The scientists from Swiss Federal Institute of Technology known as ETH Zurich bring attention on nanotechnology and nanomaterials again. They believe that conversion efficiency could be increased from the current conversion rate of only 20 percent. They are exploring nanotechnology and the possibility of hydrogen production directly from solar energy.
They are studying tiny little structures smaller than wavelength of the light to convert it into energy. The most important problem in conversion efficiency is the presence of so called “hot electrons.” What is about?
Sunlight hit the semi-conductor material and result electrons charge carriers and an electric current is generated. The wavelength of light affects the amount of generated power and most efficient conversion is at wavelength of 1000 nanometers or by infrared light. ETH researches observed that if the wavelength is shorter, generated by daylight, the electrons carry an extra jolt of solar energy -making them “hot”. They “cool off” letting the extra solar energy go, leaking off, and in a few time as billionths of a second, this extra energy sticks around, only heating up the solar cells.

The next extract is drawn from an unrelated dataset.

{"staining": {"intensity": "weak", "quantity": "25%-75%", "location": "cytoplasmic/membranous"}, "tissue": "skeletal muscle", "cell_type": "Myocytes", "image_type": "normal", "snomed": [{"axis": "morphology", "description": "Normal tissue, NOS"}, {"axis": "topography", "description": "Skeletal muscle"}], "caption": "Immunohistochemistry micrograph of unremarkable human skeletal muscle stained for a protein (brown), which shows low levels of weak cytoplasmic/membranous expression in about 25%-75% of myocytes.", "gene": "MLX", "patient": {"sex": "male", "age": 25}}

This phenomenon is bad for conversion efficiency in two ways, adds more heat to solar cells and means that in fact a part of the energy is lost.
The ETH Zurich team has the idea to retain the electron’s extra energy keeping them hot after left solar cells and to retain their energy. To accomplish this goal the team uses structures of nanomaterials made by lead selenide coated with titanium dioxide to expand the energy band-gap. This way the electrons must jump across within the nanomaterials. Through larger gap the electrons are forced to keep the energy to pass the barrier.
According to David Norris, professor in the Department of Mechanical Engineering and Technology and member of ETH Zurich Team “Hot film solar cells would be the ultimate solar technology,” He underlined that “66% conversion efficiency is the theoretical upper limit.”